Our concerns were about the difference in regime for warrants between the Security Service and the police forces they are helping in the pursuit of serious crime. The Government acknowledged the factual basis of our concern. There are two regimes for intrusive warrants. One regime applies to the police where there is adequate judicial control of warrants for arrest and search of property, but inadequate control of warrants for intrusive surveillance; that is, entering property and installing bugging devices and the various activities concerned with telephone tapping or the interception of mail.

It is acknowledged that although the police carry out those activities, they see themselves as being at risk of being accused of criminal trespass if they exercise the powers which they have assumed to themselves and which they have been assumed by the public and Parliament to have. It is acknowledged that the powers of the police are not entirely satisfactorily dealt with by legislation. The Minister stated that subsequent legislation would put that situation right. I accept that that is a genuine desire.

The second regime is that which applies to the Security Service, acting in accordance with the functions given under the Act. It is proposed that they should operate in regard to warrants under the same regime which applies to the rest of their functions, the normal functions of a security service concerned with national security and related matters. That regime provides for the warrants to be authorised not by the judiciary but by the Secretary of State.

* Materials provided
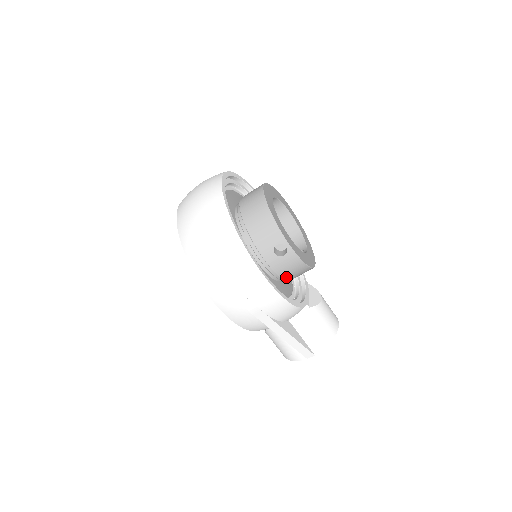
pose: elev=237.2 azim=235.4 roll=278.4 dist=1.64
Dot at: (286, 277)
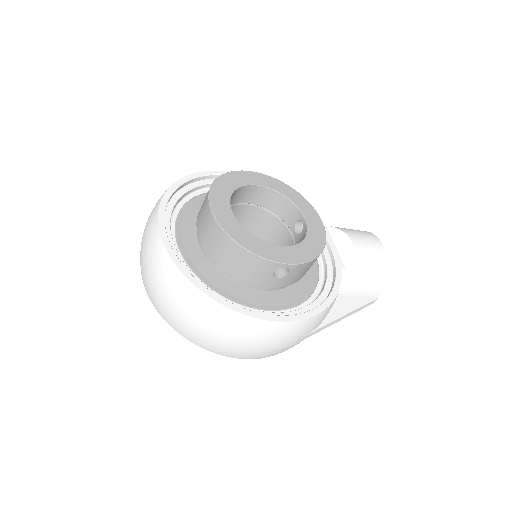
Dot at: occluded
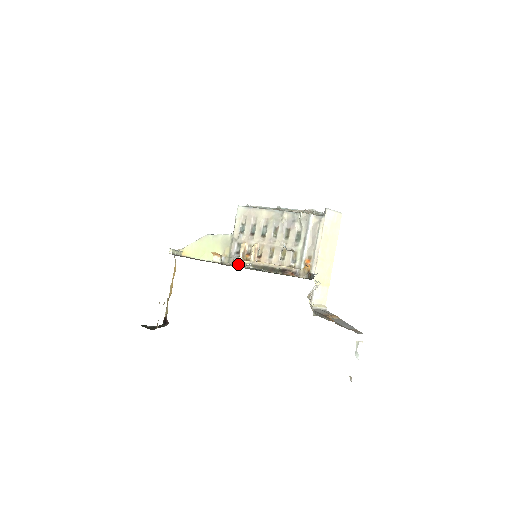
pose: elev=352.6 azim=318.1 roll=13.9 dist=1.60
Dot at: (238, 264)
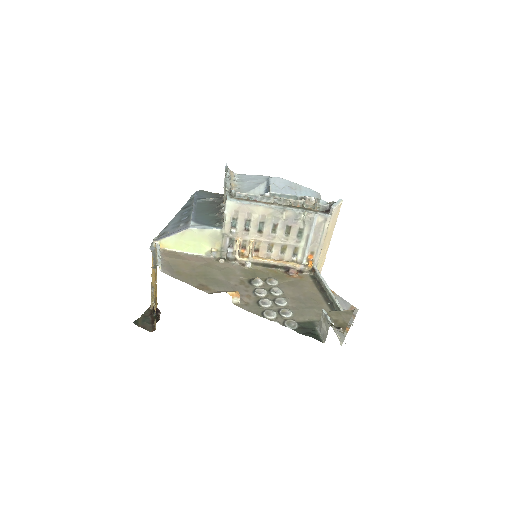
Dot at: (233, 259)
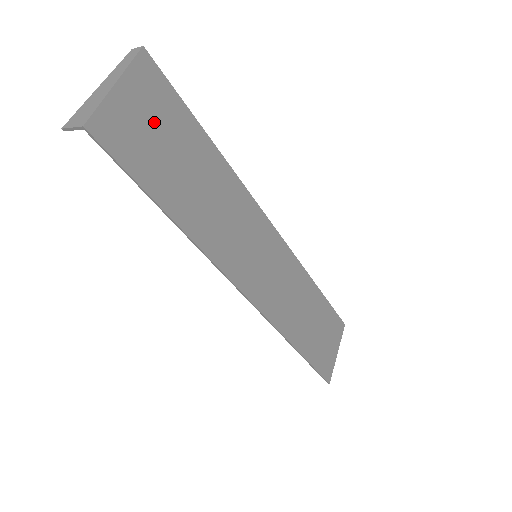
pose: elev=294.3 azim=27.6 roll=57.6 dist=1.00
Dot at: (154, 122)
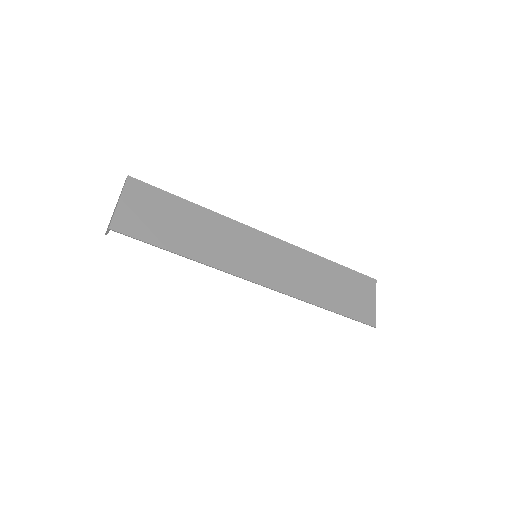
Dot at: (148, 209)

--

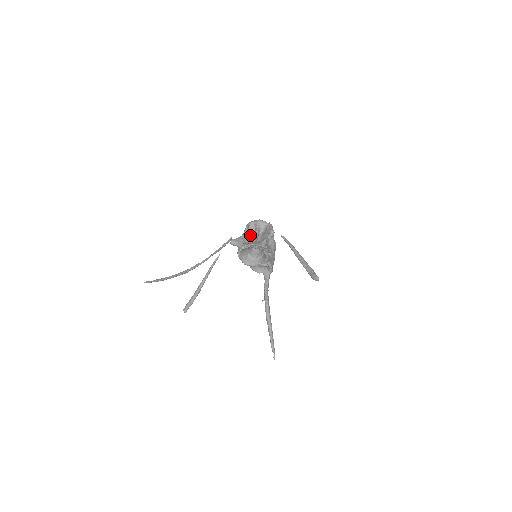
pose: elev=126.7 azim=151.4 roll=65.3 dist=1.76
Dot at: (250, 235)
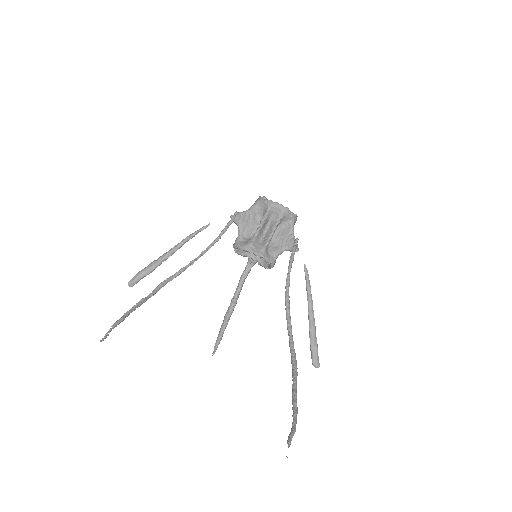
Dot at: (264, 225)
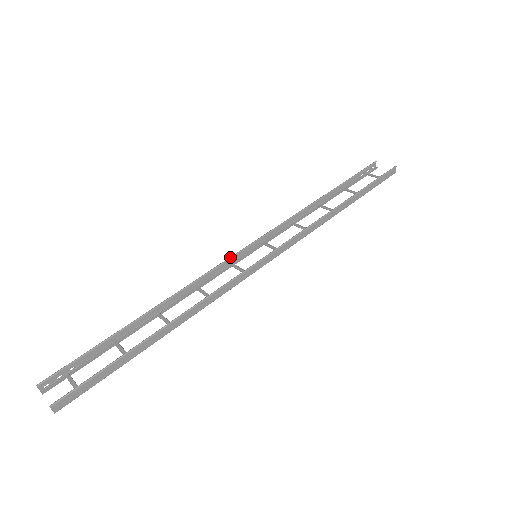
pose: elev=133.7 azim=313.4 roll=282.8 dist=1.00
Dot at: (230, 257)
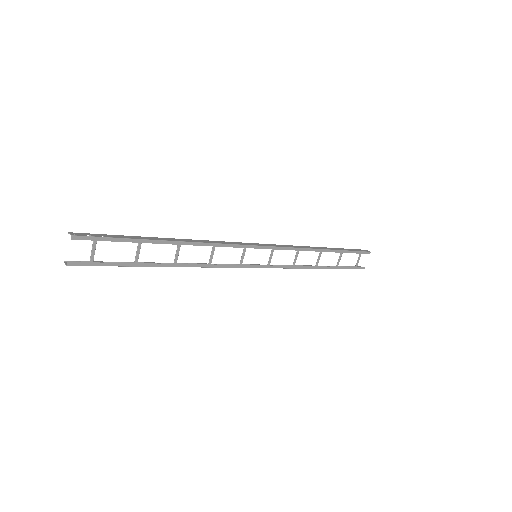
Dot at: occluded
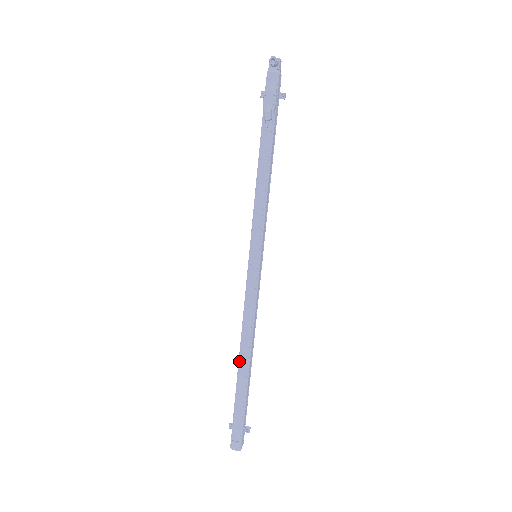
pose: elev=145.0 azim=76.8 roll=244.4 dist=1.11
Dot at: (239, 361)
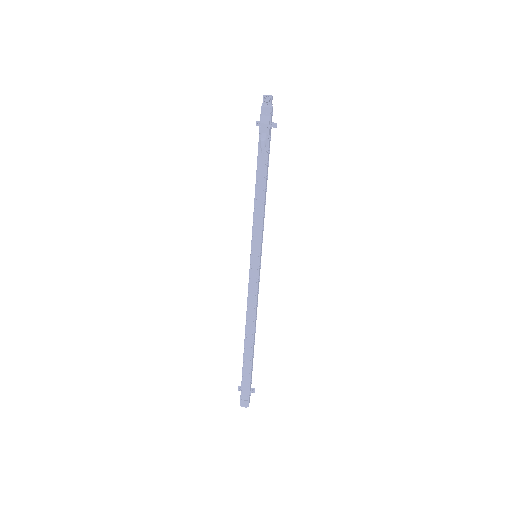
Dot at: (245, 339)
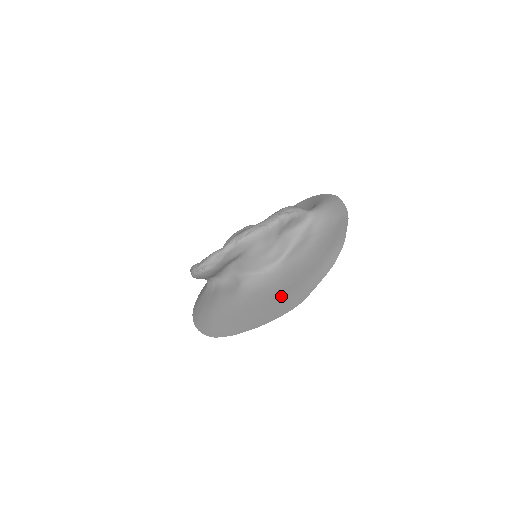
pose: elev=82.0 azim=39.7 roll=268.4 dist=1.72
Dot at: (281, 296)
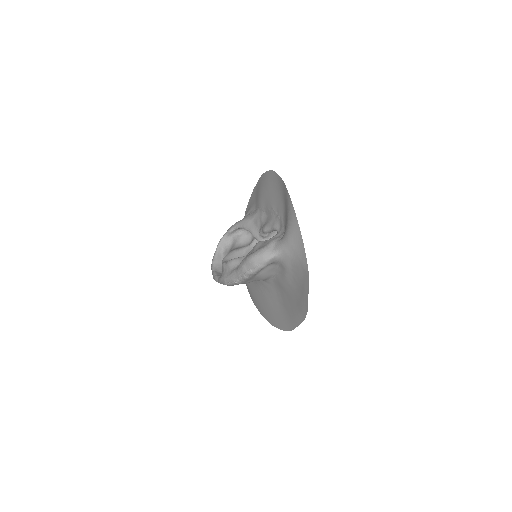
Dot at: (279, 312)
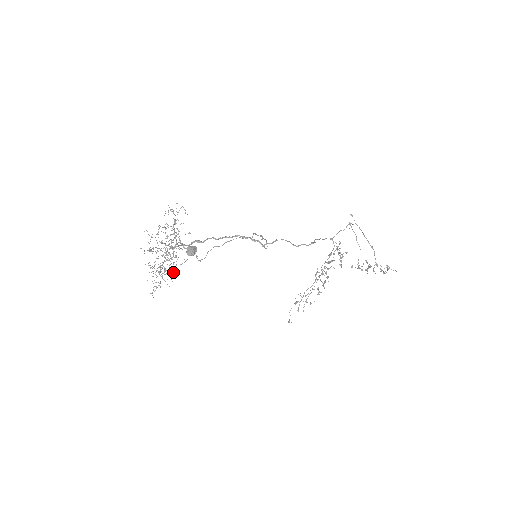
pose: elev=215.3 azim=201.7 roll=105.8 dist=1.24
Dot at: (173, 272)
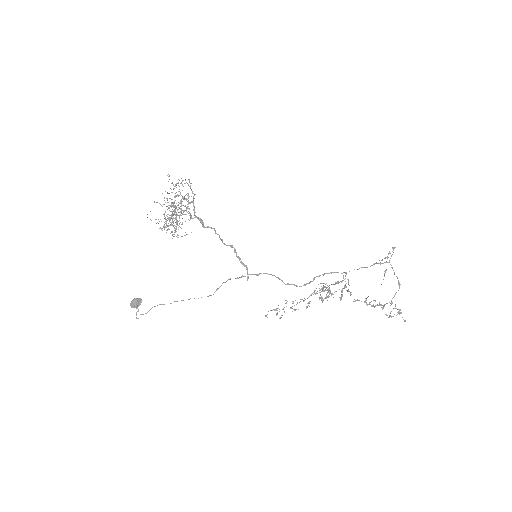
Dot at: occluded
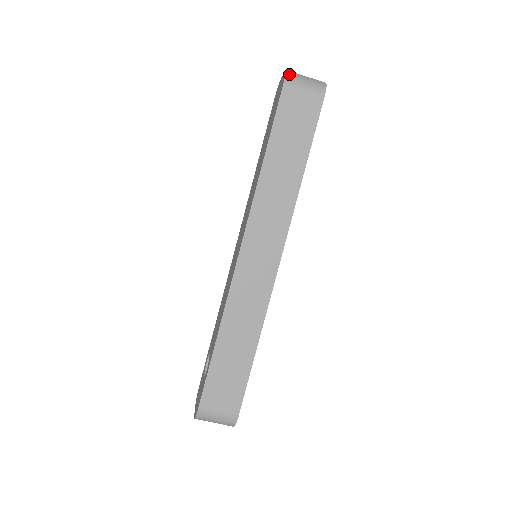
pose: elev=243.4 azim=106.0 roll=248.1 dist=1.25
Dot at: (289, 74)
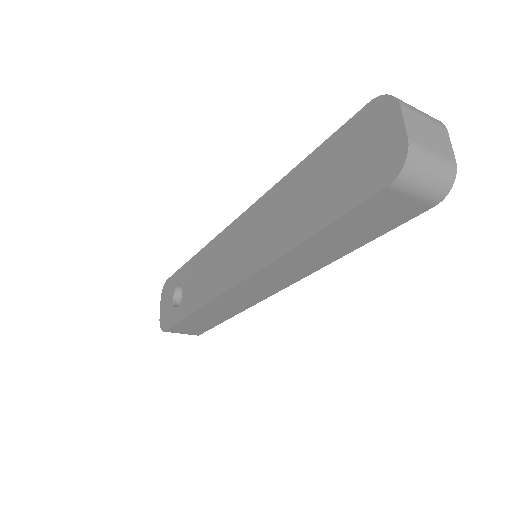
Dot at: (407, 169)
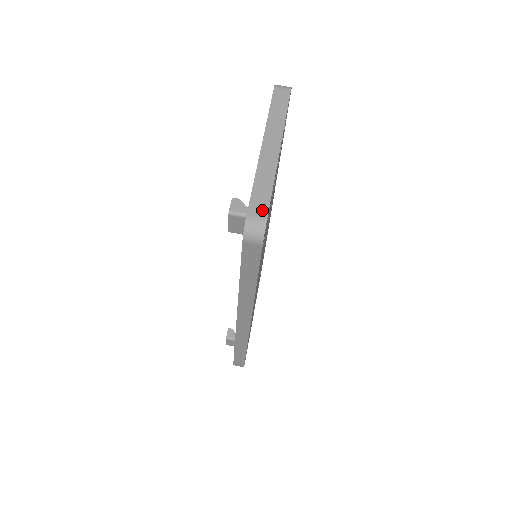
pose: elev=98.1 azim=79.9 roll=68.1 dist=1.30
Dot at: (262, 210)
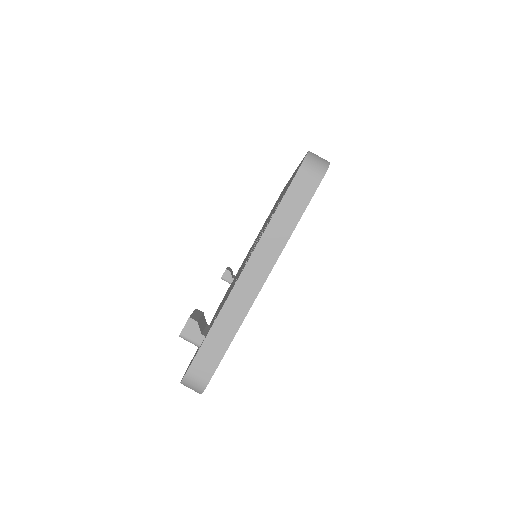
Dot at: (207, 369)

---

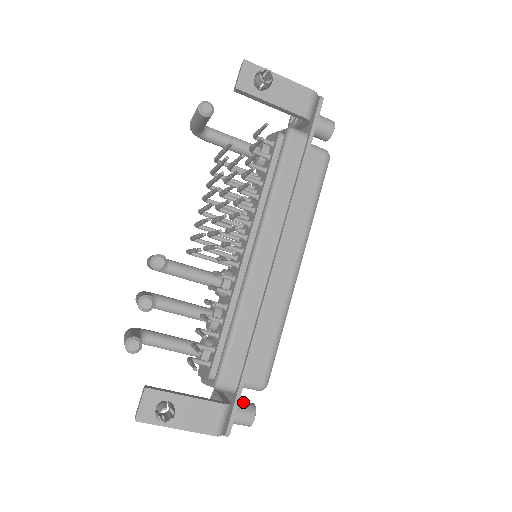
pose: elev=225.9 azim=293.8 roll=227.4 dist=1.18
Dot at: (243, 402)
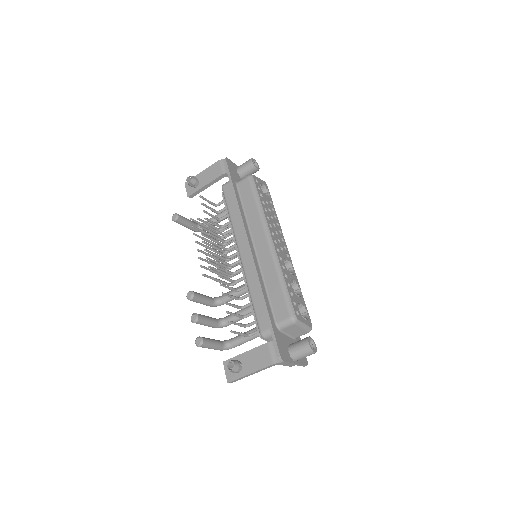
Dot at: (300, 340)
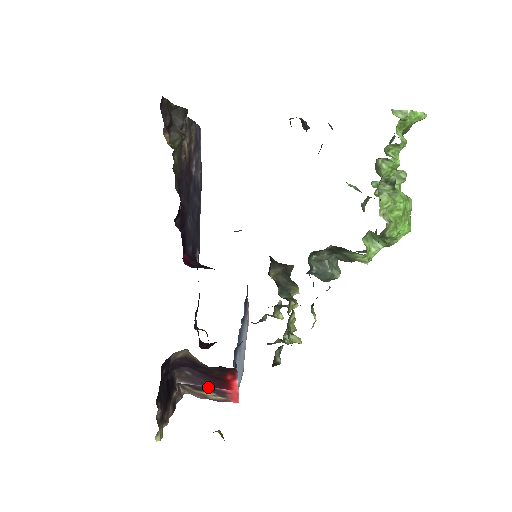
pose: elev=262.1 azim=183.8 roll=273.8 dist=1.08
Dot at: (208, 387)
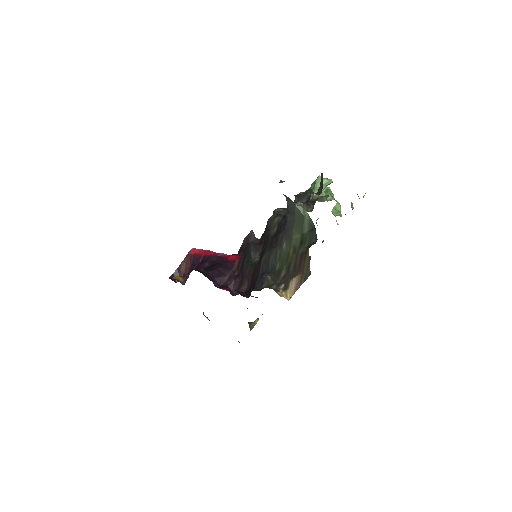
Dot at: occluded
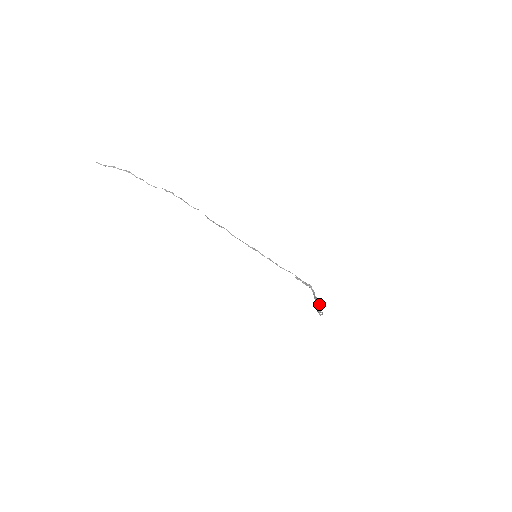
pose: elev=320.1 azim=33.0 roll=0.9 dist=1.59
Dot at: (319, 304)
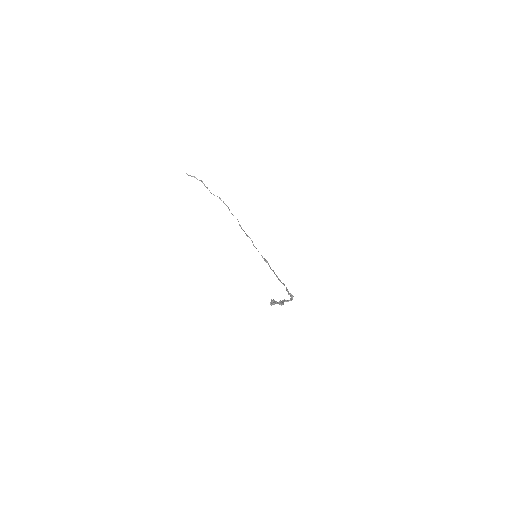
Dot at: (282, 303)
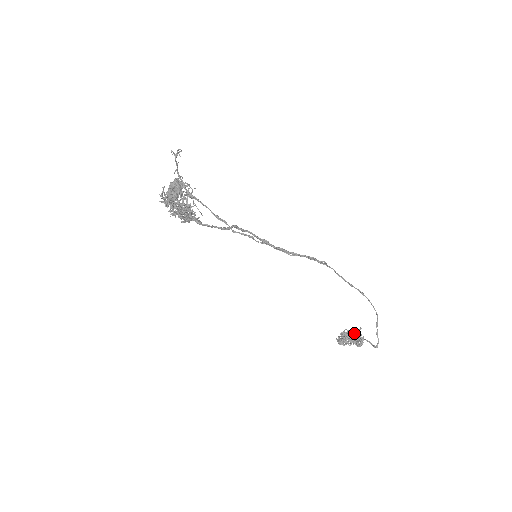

* Required work
A. In the text on warrants, who authorizes warrants under the regime that applies to the Security Service?
B. Duplicate the lines of the records between the line holding "pose: elev=237.2 azim=235.4" and the line holding "Dot at: (233, 259)", inclusive, omitting the pictures.

* Outputs
A. The Secretary of State, not the judiciary.

B.
pose: elev=237.2 azim=235.4 roll=278.4 dist=1.64
Dot at: (286, 277)
Dot at: occluded
pose: elev=352.6 azim=318.1 roll=13.9 dist=1.60
Dot at: (238, 264)
Dot at: (233, 259)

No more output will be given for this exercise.